Wikontic: Constructing Wikidata-Aligned, Ontology-Aware Knowledge Graphs with Large Language Models
Alla Chepurova, Aydar Bulatov, Yuri Kuratov, Mikhail Burtsev
2025-12-02
Summary
This paper introduces Wikontic, a new method for building knowledge graphs from text that aims to improve how large language models use structured information.
What's the problem?
Large language models are getting better, but they often struggle to reliably use factual knowledge. While knowledge graphs can help provide this knowledge, current systems usually just use them to find relevant text snippets, rather than truly leveraging the organized structure of the knowledge graph itself. Existing methods for creating these knowledge graphs can be inefficient and produce graphs with inconsistencies or redundancies.
What's the solution?
Wikontic tackles this by creating knowledge graphs in a few key steps. First, it pulls out potential facts (triplets) from text, including details that add context. Then, it checks these facts against a large, existing knowledge base called Wikidata to make sure the types of things and the relationships between them make sense. Finally, it cleans up the graph by making sure different names refer to the same thing, reducing repetition. The result is a smaller, more accurate, and well-organized knowledge graph.
Why it matters?
Wikontic is important because it shows that you can build high-quality knowledge graphs efficiently, and that these graphs can directly improve a language model’s ability to answer questions and retain information *without* needing to search through lots of extra text.

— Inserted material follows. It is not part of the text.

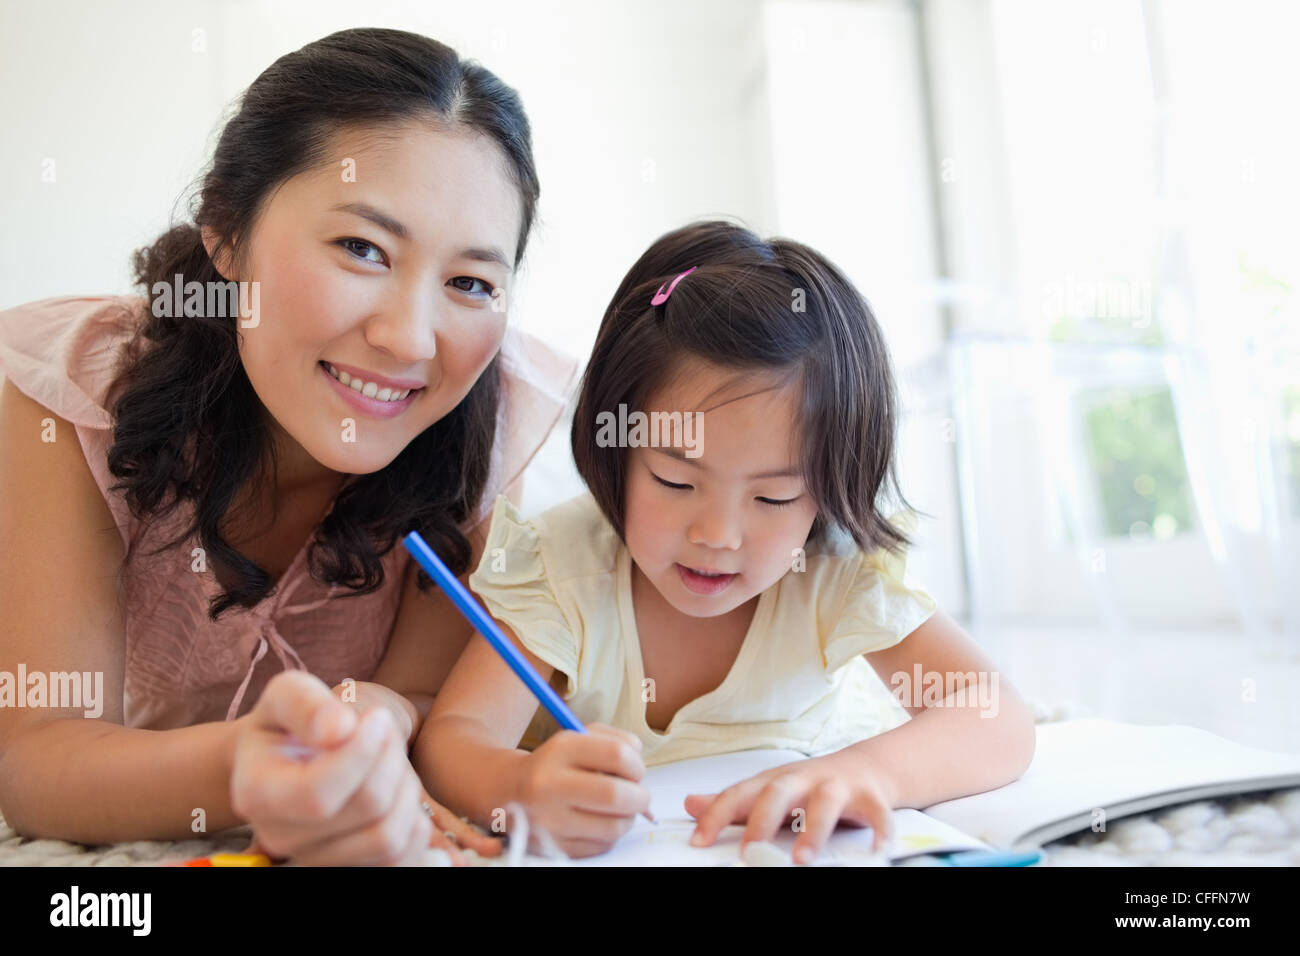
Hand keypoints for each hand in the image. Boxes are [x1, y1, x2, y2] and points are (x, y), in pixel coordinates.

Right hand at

It outperforms other methods in terms of both accuracy and speed of construction, offering a practical way to integrate structured knowledge into LLMs.
Abstract
Knowledge graphs (KGs) provide structured, verifiable grounding for large language models (LLMs), but current LLM-based systems commonly use KGs as auxiliary structures for text retrieval, leaving their intrinsic quality underexplored. In this work, we propose Wikontic, a multi-stage pipeline that constructs KGs from open-domain text by extracting candidate triplets with qualifiers, enforcing Wikidata-based type and relation constraints, and normalizing entities to reduce duplication. The resulting KGs are compact, ontology-consistent, and well-connected; on MuSiQue, the correct answer entity appears in 96% of generated triplets. On HotpotQA, our triplets-only setup achieves 76.0 F1, and on MuSiQue 59.8 F1, matching or surpassing several retrieval-augmented generation baselines that still require textual context. In addition, Wikontic attains state-of-the-art information-retention performance on the MINE-1 benchmark (86%), outperforming prior KG construction methods. Wikontic is also efficient at build time: KG construction uses less than 1,000 output tokens, about 3times fewer than AriGraph and <1/20 of GraphRAG. The proposed pipeline enhances the quality of the generated KG and offers a scalable solution for leveraging structured knowledge in LLMs.